Extracted data entries
start

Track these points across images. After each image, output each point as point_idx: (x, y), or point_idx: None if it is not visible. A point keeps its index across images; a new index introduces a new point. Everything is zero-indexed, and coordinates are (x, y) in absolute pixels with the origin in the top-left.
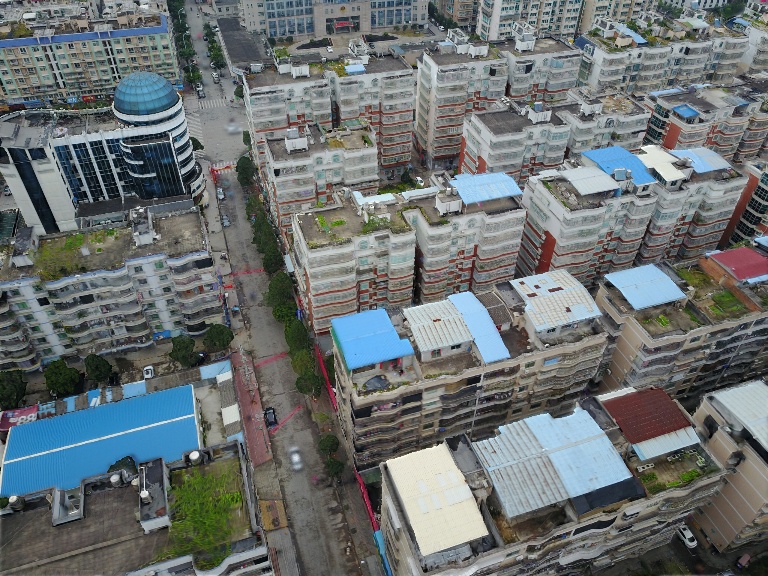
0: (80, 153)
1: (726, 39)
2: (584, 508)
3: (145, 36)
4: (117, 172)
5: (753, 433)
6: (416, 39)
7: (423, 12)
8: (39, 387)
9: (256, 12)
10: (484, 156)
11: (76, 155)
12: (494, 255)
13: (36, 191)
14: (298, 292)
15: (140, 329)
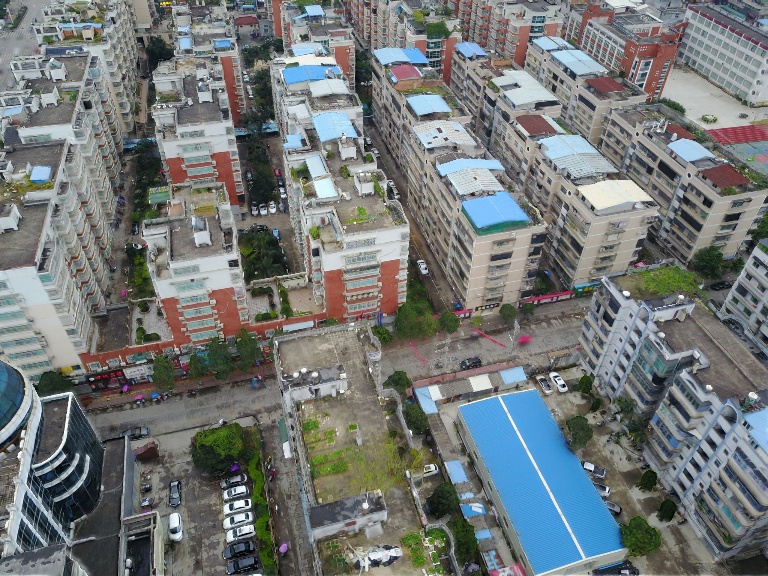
0: (24, 545)
1: (112, 1)
2: (600, 153)
3: None
4: None
5: (542, 100)
6: None
7: None
8: None
9: None
10: (221, 149)
11: None
12: None
13: None
14: None
15: None
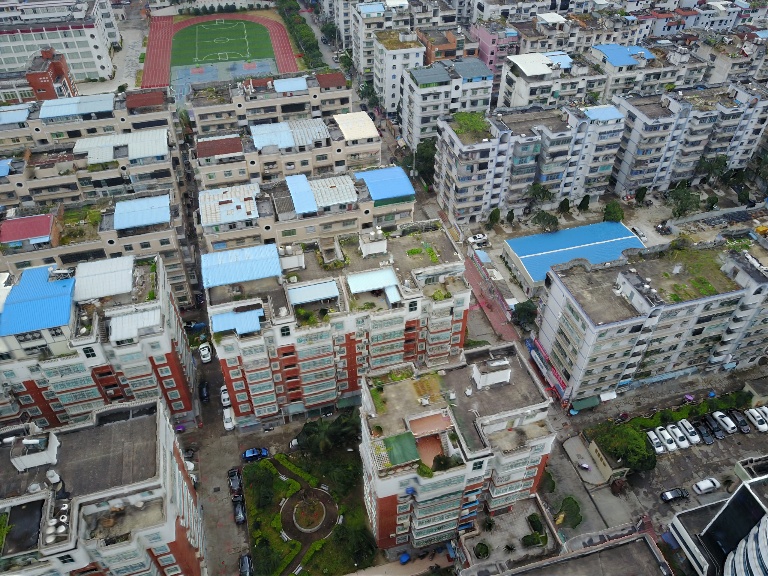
0: None
1: None
2: None
3: None
4: None
5: None
6: None
7: None
8: None
9: None
10: None
11: None
12: None
13: None
14: None
15: None
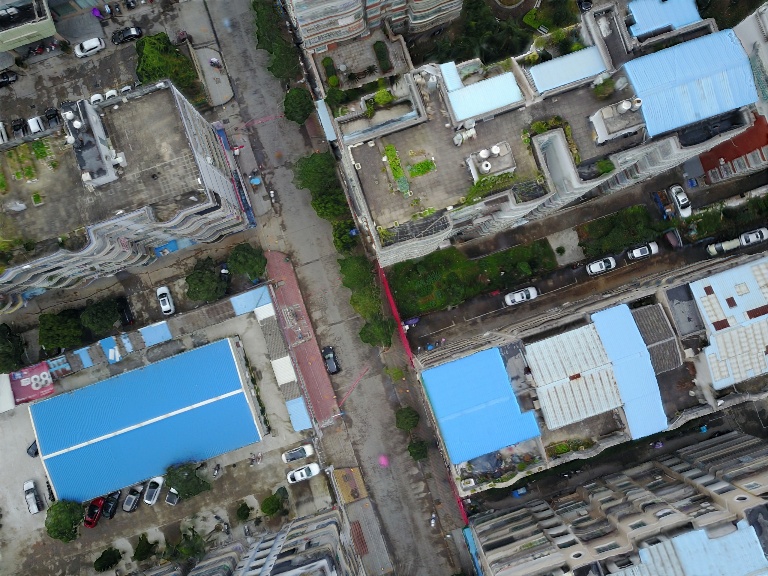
0: None
1: None
2: None
3: None
4: None
5: None
6: None
7: None
8: (34, 319)
9: None
10: None
11: None
12: (663, 167)
13: None
14: None
15: None
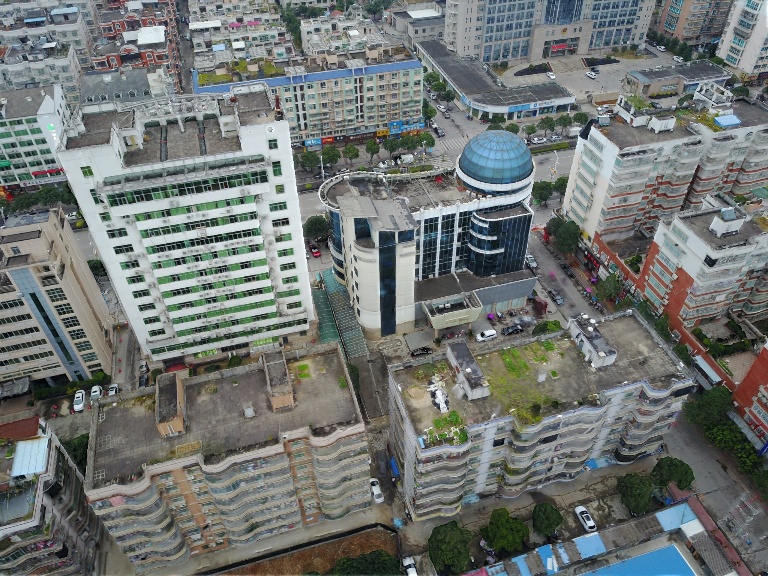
0: (428, 228)
1: None
2: None
3: (399, 72)
4: (457, 247)
5: None
6: (639, 62)
7: (642, 31)
8: None
9: (473, 36)
10: None
11: (423, 230)
12: None
13: (388, 276)
14: (733, 408)
15: (578, 464)
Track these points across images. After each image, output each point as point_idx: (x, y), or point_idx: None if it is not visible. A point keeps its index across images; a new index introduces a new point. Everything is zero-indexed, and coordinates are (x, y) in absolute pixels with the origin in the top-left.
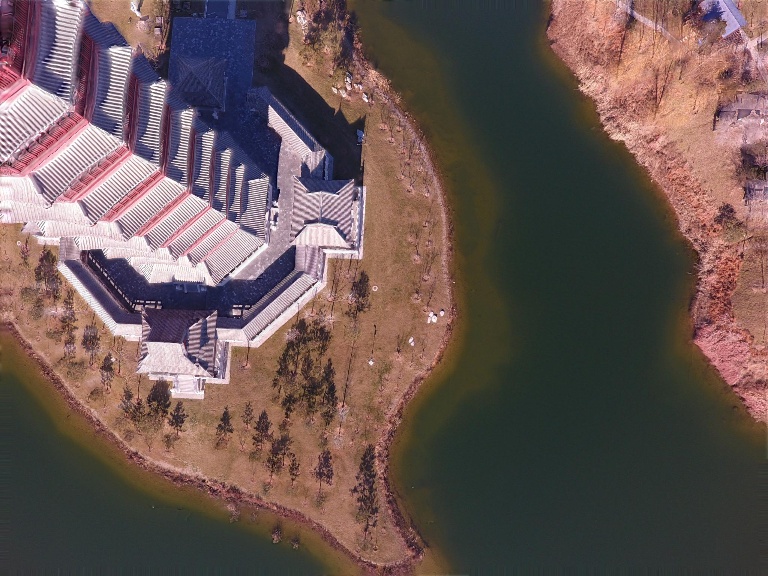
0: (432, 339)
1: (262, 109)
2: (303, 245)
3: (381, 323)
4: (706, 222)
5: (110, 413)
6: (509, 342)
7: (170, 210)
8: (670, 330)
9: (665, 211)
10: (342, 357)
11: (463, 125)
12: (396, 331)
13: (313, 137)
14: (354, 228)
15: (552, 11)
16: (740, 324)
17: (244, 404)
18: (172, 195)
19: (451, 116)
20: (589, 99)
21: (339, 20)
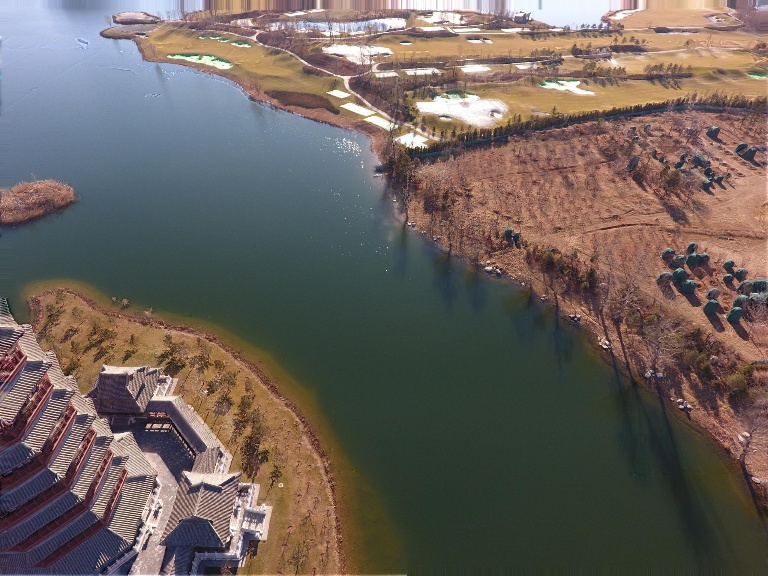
0: None
1: None
2: None
3: None
4: None
5: None
6: None
7: None
8: None
9: None
10: None
11: None
12: None
13: None
14: None
15: None
16: None
17: None
18: None
19: None
20: None
21: None
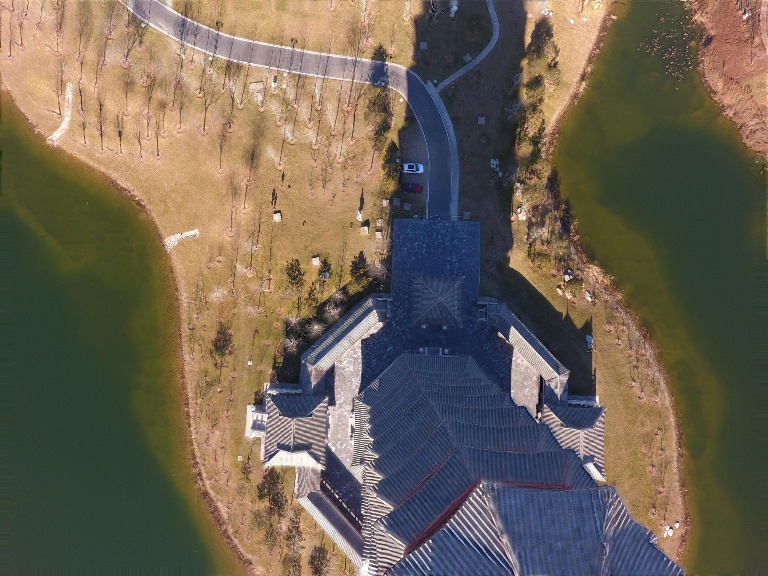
0: (668, 553)
1: (502, 328)
2: None
3: None
4: None
5: None
6: (744, 552)
7: None
8: None
9: None
10: None
11: (685, 320)
12: None
13: None
14: None
15: None
16: None
17: None
18: None
19: (672, 310)
20: None
21: (555, 211)
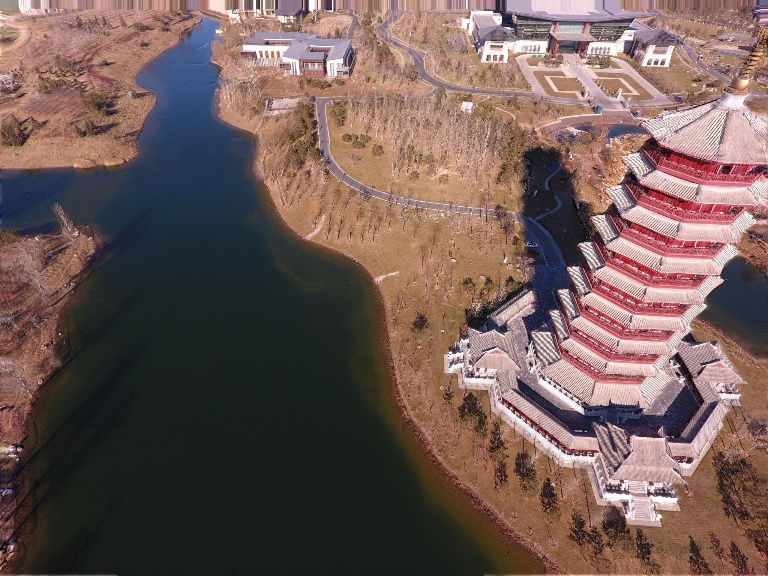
0: None
1: None
2: (704, 383)
3: None
4: None
5: (559, 546)
6: None
7: None
8: None
9: None
10: None
11: (748, 329)
12: None
13: None
14: None
15: (764, 273)
16: None
17: (707, 533)
18: (715, 284)
19: (735, 324)
20: None
21: None
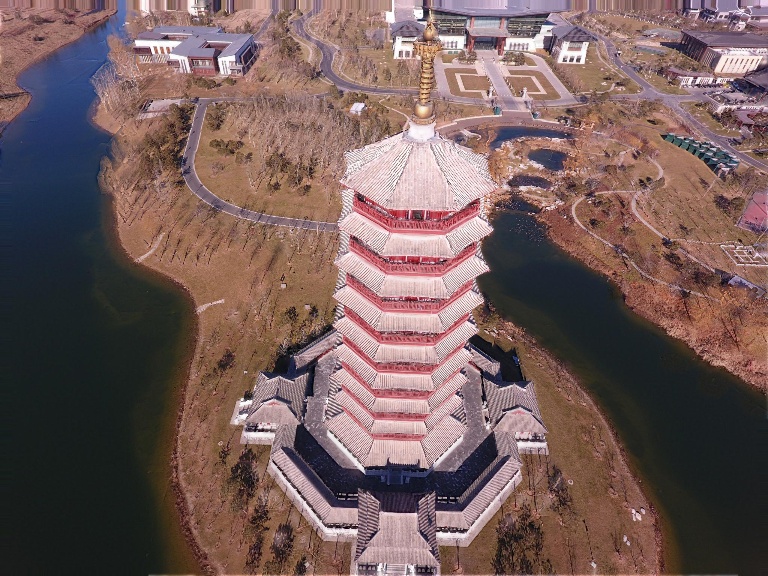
0: (645, 540)
1: None
2: (503, 432)
3: (589, 518)
4: None
5: None
6: (725, 545)
7: (452, 355)
8: None
9: None
10: (561, 557)
11: (589, 358)
12: (607, 527)
13: None
14: None
15: (623, 292)
16: None
17: None
18: (469, 335)
19: (577, 352)
20: (678, 341)
21: None
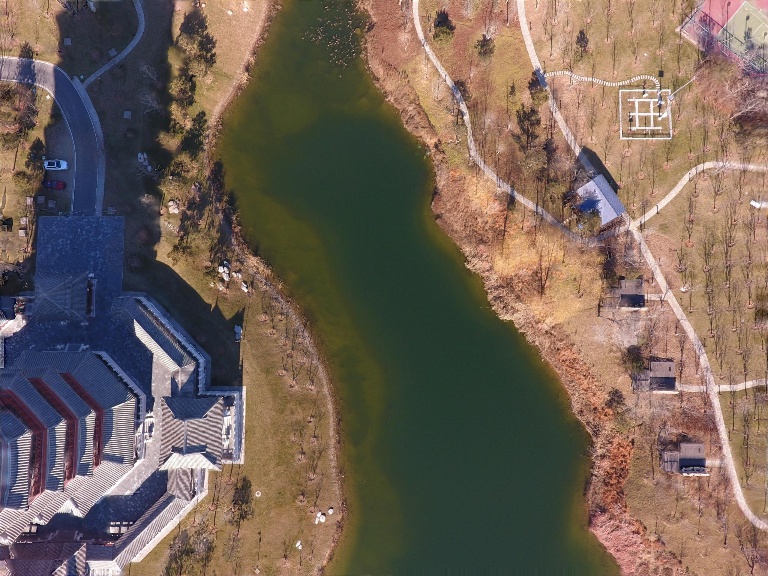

end

GIVEN EXERCISE =>
Write out all of the rows above word for word, leaving the pictures out.

FULL OUTPUT =>
Track these points across images. After each image, output each point as point_idx: (x, y), or point_idx: None if it is not visible. A point keeps its index across images; a new index introduces a new point. Everything is zero-indexed, and coordinates are (x, y) in absolute pixels with the origin in the top-left.
0: (80, 153)
1: (726, 39)
2: (584, 508)
3: (145, 36)
4: (117, 172)
5: (753, 433)
6: (416, 39)
7: (423, 12)
8: (39, 387)
9: (256, 12)
10: (484, 156)
11: (76, 155)
12: (494, 255)
13: (36, 191)
14: (298, 292)
15: (140, 329)
0: (24, 545)
1: (112, 1)
2: (600, 153)
3: None
4: None
5: (542, 100)
6: None
7: None
8: None
9: None
10: (221, 149)
11: None
12: None
13: None
14: None
15: None
0: None
1: None
2: None
3: None
4: None
5: None
6: None
7: None
8: None
9: None
10: None
11: None
12: None
13: None
14: None
15: None
0: None
1: None
2: None
3: None
4: None
5: None
6: None
7: None
8: (34, 319)
9: None
10: None
11: None
12: (663, 167)
13: None
14: None
15: None
0: (428, 228)
1: None
2: None
3: (399, 72)
4: (457, 247)
5: None
6: (639, 62)
7: (642, 31)
8: None
9: (473, 36)
10: None
11: (423, 230)
12: None
13: (388, 276)
14: (733, 408)
15: (578, 464)
Track these points across images. After each image, output each point as point_idx: (x, y), or point_idx: None if it is not visible. A point keeps its index across images; a new index introduces a new point. Everything is zero-indexed, and coordinates are (x, y) in absolute pixels with the origin in the top-left.
0: (432, 339)
1: (262, 109)
2: (303, 245)
3: (381, 323)
4: (706, 222)
5: (110, 413)
6: (509, 342)
7: (170, 210)
8: (670, 330)
9: (665, 211)
10: (342, 357)
11: (463, 125)
12: (396, 331)
13: (313, 137)
14: (354, 228)
15: (552, 11)
16: (740, 324)
17: (244, 404)
18: (172, 195)
19: (451, 116)
20: (589, 99)
21: (339, 20)
0: None
1: None
2: None
3: None
4: None
5: None
6: None
7: None
8: None
9: None
10: None
11: None
12: None
13: None
14: None
15: None
16: None
17: None
18: None
19: None
20: None
21: None
0: (668, 553)
1: (502, 328)
2: None
3: None
4: None
5: None
6: (744, 552)
7: None
8: None
9: None
10: None
11: (685, 320)
12: None
13: None
14: None
15: None
16: None
17: None
18: None
19: (672, 310)
20: None
21: (555, 211)
0: None
1: None
2: (704, 383)
3: None
4: None
5: (559, 546)
6: None
7: None
8: None
9: None
10: None
11: (748, 329)
12: None
13: None
14: None
15: (764, 273)
16: None
17: (707, 533)
18: (715, 284)
19: (735, 324)
20: None
21: None
0: (645, 540)
1: None
2: (503, 432)
3: (589, 518)
4: None
5: None
6: (725, 545)
7: (452, 355)
8: None
9: None
10: (561, 557)
11: (589, 358)
12: (607, 527)
13: None
14: None
15: (623, 292)
16: None
17: None
18: (469, 335)
19: (577, 352)
20: (678, 341)
21: None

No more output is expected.